Quand on connait le livre le Paula Hawkins et sa structure : changement de narratrice (donc de point de vue) à chaque chapitre, alternance du passé et du présent, on se dit que c’était une vraie gageure de retranscrire cela à l’écran sans que cela ne fasse un peu confus. En fait « La fille du train » est une adaptation très fidèle du livre et le scénario ne prend que quelques libertés, ces quelques libertés n’étant pas forcément toujours très pertinentes d’ailleurs. Le livre de Hawkins se déroule en plein été, sous une chaleur anglaise écrasante ce qui ajoute à l’atmosphère étouffante du thriller.
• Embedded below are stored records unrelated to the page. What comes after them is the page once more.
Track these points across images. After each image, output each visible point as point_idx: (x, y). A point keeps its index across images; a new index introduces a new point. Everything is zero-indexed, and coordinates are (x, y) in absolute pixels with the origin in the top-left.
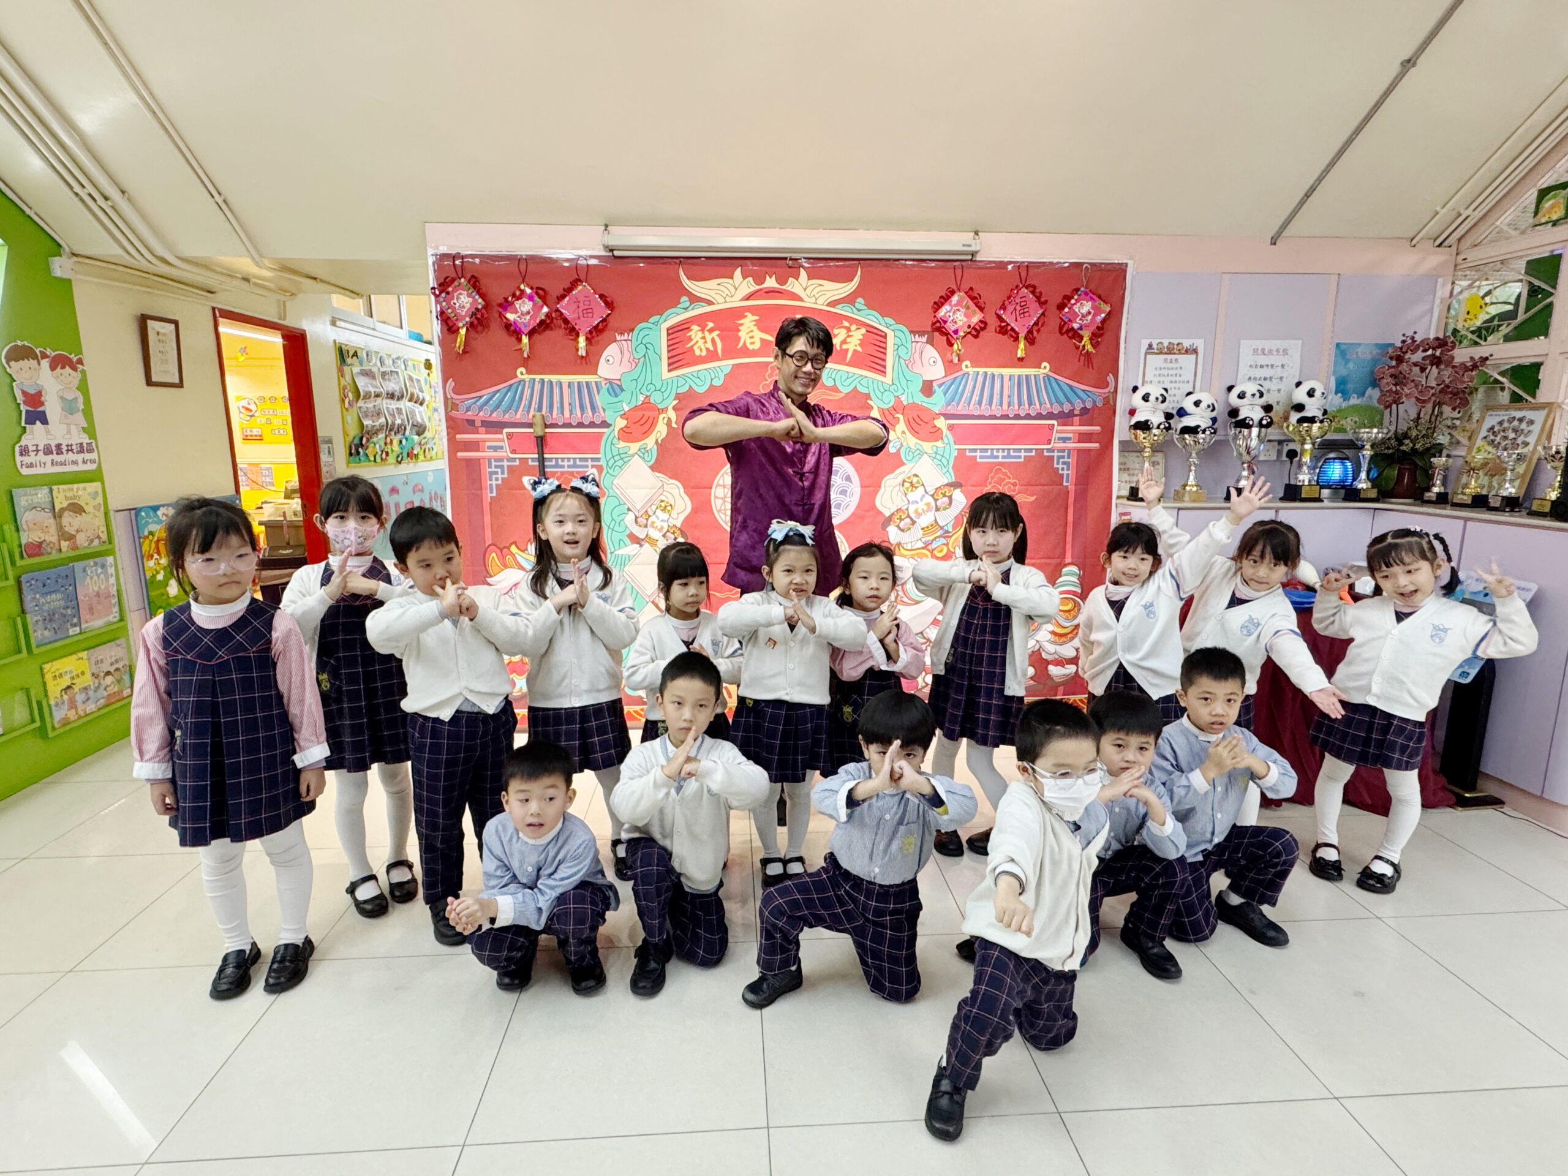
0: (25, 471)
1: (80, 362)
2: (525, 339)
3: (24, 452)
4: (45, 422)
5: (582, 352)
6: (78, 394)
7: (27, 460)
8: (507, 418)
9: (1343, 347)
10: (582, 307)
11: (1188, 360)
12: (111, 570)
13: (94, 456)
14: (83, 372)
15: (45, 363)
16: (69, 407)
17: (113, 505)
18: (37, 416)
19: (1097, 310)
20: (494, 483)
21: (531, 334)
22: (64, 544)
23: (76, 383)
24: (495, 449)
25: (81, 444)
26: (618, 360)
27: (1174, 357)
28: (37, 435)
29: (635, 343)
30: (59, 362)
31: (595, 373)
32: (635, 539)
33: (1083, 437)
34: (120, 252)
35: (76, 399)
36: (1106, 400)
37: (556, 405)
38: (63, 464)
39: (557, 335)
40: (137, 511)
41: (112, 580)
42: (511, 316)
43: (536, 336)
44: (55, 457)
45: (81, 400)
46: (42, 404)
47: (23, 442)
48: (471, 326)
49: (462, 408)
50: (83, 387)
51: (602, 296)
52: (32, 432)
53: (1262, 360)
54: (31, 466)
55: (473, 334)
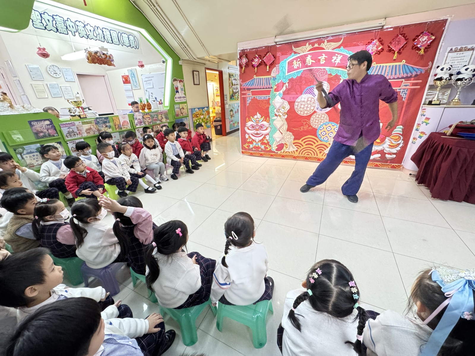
0: (176, 102)
1: (183, 81)
2: (256, 68)
3: (176, 98)
4: (178, 93)
5: (268, 70)
7: (176, 100)
8: (252, 87)
10: (269, 59)
11: (468, 53)
12: (188, 120)
13: (185, 99)
14: (184, 83)
15: (178, 81)
16: (182, 89)
17: (189, 108)
18: (177, 92)
19: (429, 39)
20: (248, 102)
21: (257, 67)
22: (181, 115)
24: (249, 95)
25: (184, 96)
26: (276, 71)
27: (462, 52)
28: (177, 95)
29: (280, 67)
30: (180, 81)
31: (270, 75)
32: (276, 115)
33: (414, 84)
34: (189, 58)
36: (426, 71)
37: (261, 84)
38: (181, 100)
39: (263, 66)
40: (192, 109)
41: (188, 122)
42: (253, 63)
43: (258, 67)
44: (180, 99)
45: (184, 88)
46: (178, 89)
48: (245, 66)
49: (243, 86)
50: (184, 86)
51: (273, 55)
54: (177, 101)
55: (246, 68)
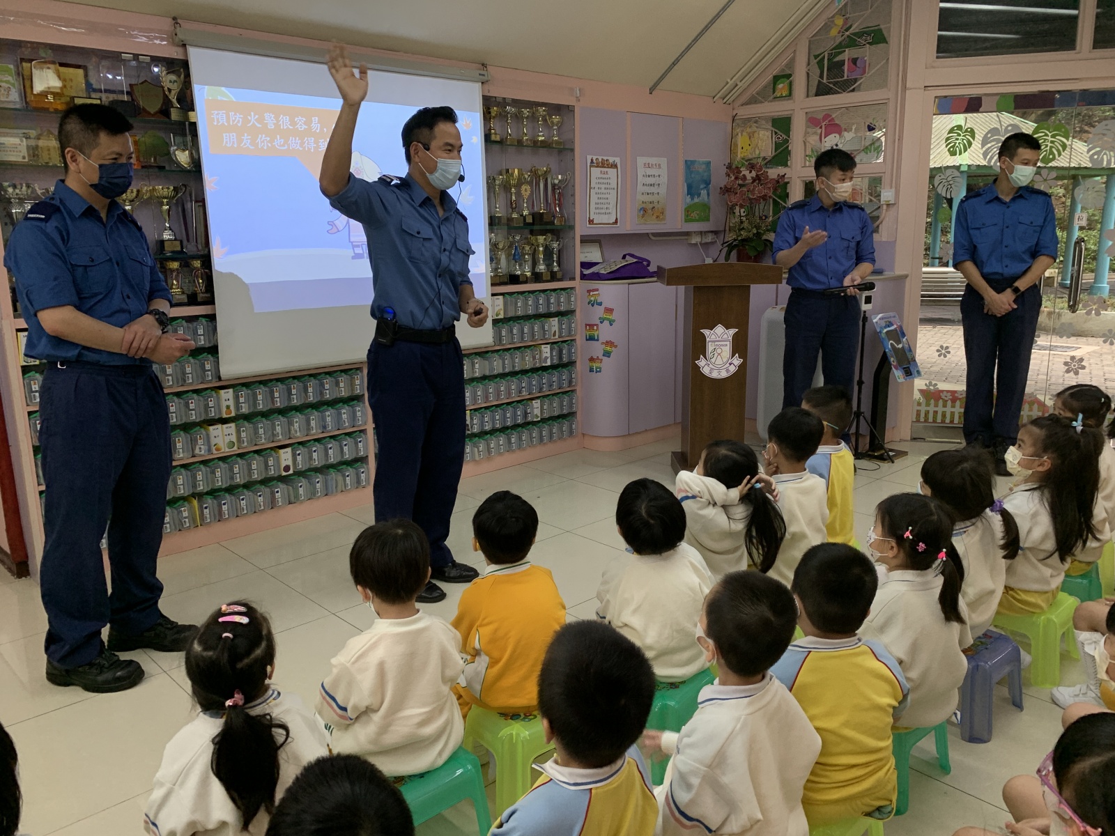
9: (689, 163)
11: (612, 172)
27: (605, 170)
53: (649, 172)
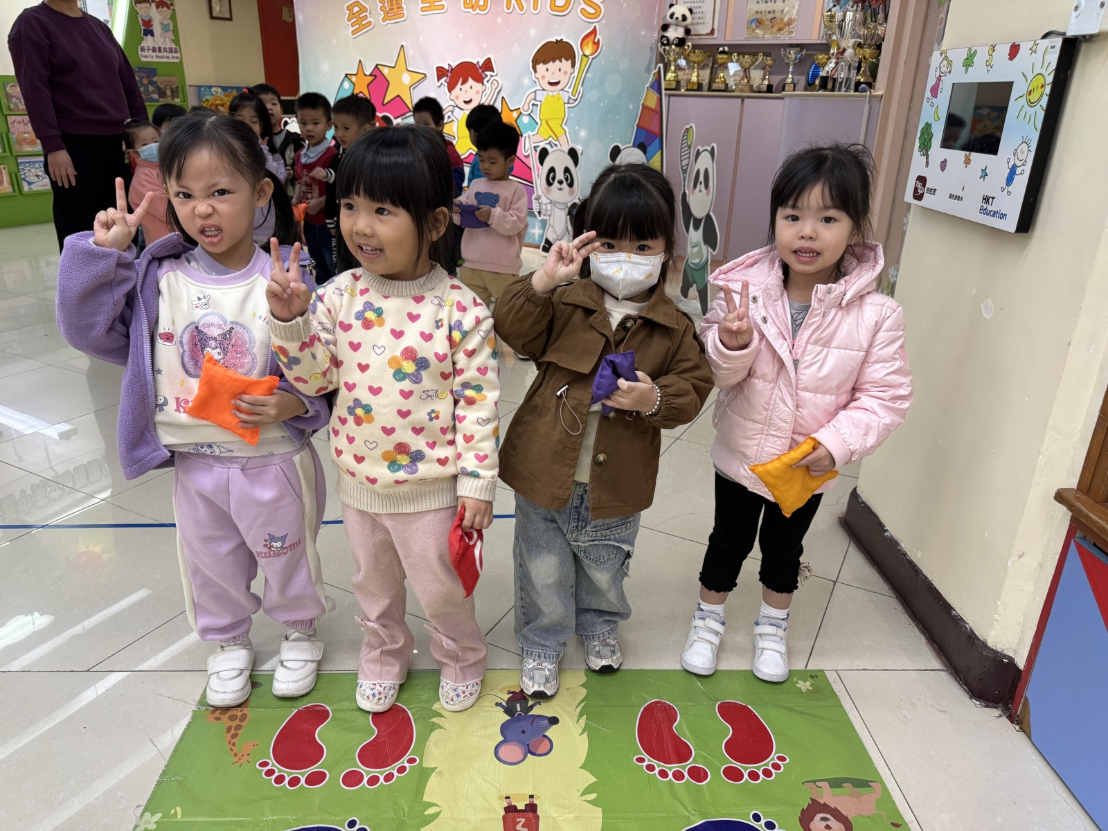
0: (143, 59)
1: (172, 4)
4: (153, 35)
6: (170, 21)
7: (144, 54)
13: (178, 55)
14: (174, 10)
15: (153, 5)
16: (165, 28)
17: (188, 82)
18: (149, 32)
23: (169, 16)
25: (171, 48)
28: (148, 42)
30: (162, 4)
35: (169, 24)
38: (162, 57)
40: (199, 87)
44: (158, 53)
45: (171, 25)
46: (151, 26)
47: (142, 45)
50: (173, 18)
52: (146, 40)
54: (146, 57)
Ici, on est à New York en automne, la photographie est grise, le temps est maussade de bout en bout, comme pour accentuer encore un peu plus le caractère dépressif de Rachel, sauf que ça n’était pas vraiment nécessaire. Le scénario fait de son mieux pour multiplier les fausses pistes, comme tout bon thriller qui se respecte. Evidemment cela n’a pas fonctionné sur moi mais j’imagine que pour quelqu’un qui ne connaitrait rien d’avance, on peut se poser plein de questions sur les raisons de la disparition inquiétante de Megan. Ce dont je peux juger en revanche,
c’est que le film donne une vision assez juste de ce qu’est un pervers narcissique. Je ne dirais pas de quel personnage il s’agit bien entendu mais la démonstration de sa psychologie, de son pouvoir de manipulation et de destruction est assez implacable et fait froid dans le dos
. Peut-être un peu difficile à suivre dans son premier quart d’heure à cause de la complexité des liens qui lient les personnages ainsi que des nombreux flash back (pas toujours très bien amenés et parfois un peu trop courts pour qu’on comprenne bien les enjeux), le scénario se fluidifie rapidement pour culminer dans une scène finale violente et éprouvante, peut-être même un poil complaisante point de vue violence. « La fille du train », c’est aussi et surtout le portrait d’une femme à la dérive, minée par des problèmes d’alcool qui cherche désespérément à se raccrocher à quelque chose pour sortir la tête de l’eau. Elle ne cherche pas à reconquérir son ex, ni à trouver un nouveau job, elle se raccroche comme une bouée à la vie d’un couple qu’elle a bêtement idéalisé : elle regarde vers son passé perdu au lieu de regarder vers un avenir, quel qu’il soit. C’est là aussi une démonstration assez brutale mais réaliste de ce qu’est la dépression, quand on y réfléchi un peu. Le scénario ne manque donc pas de qualités, malgré parfois une certaine confusion et quelques facilités. « La fille du train » est réalisé par Tate Taylor qui s’emploie à faire de son mieux. La photographie automnale, même si on peut discuter de sa pertinence, est parfaitement entretenue de bout en bout. La musique est plutôt bien placée, pas entêtante, pas omniprésente même à la fin alors que l’action devient plus intense. Evidemment, si certains plans sont intéressants (utilisation d’arrière-plan inquiétant alors que le personnage au premier plan à le dos tourné), Tate Taylor ne fait pas preuve d’une créativité échevelée lorsqu’il s’agit de filmer des scènes d’ivresses, d’hallucinations ou de souvenirs confus : fondus au noir, utilisation du flou, etc… Que du très classique, mais on ne lui en tiendra pas trop rigueur, vu que cela fonctionne plutôt bien. Pour finir, le casting est assez pertinent et tout le monde, de Justin Theroux à Luke Evans pour les premiers rôles, d’Allison Jeannet à Lisa Kudrow pour les rôles plus anecdotiques. Mais je veux souligner deux choses. Dans le rôle de Megan, Haley Bennet est très bien mais un poil trop lisse à mon gout. Sa Megan manque d’aspérité et
elle n’a pas le côté vénéneux que son rôle aurait mérité. Megan, c’est une plante carnivore dans le roman, dans le film elle fait un peu plus « fleur sauvage » que « plante carnivore ».
La vraie performance de « La fille du train » est évidemment pour Emily Blunt. Le rôle de Rachel est difficile, elle est enlaidie, pathétique et en souffrance pendant 90% du film, elle aurait pu rendre son personnage exaspérant à force de larmoyer. Mais Blunt lui donne une vraie profondeur qui la rend finalement attachante, alors que ce n’était pas du tout gagné d’avance. Très bon point pour elle et pour sa carrière. « La fille du train » est un thriller honnête et relativement efficace, fidèle à son livre éponyme et qui peut se targuer malgré ses faiblesses d’une certaine profondeur en matière de psychologie.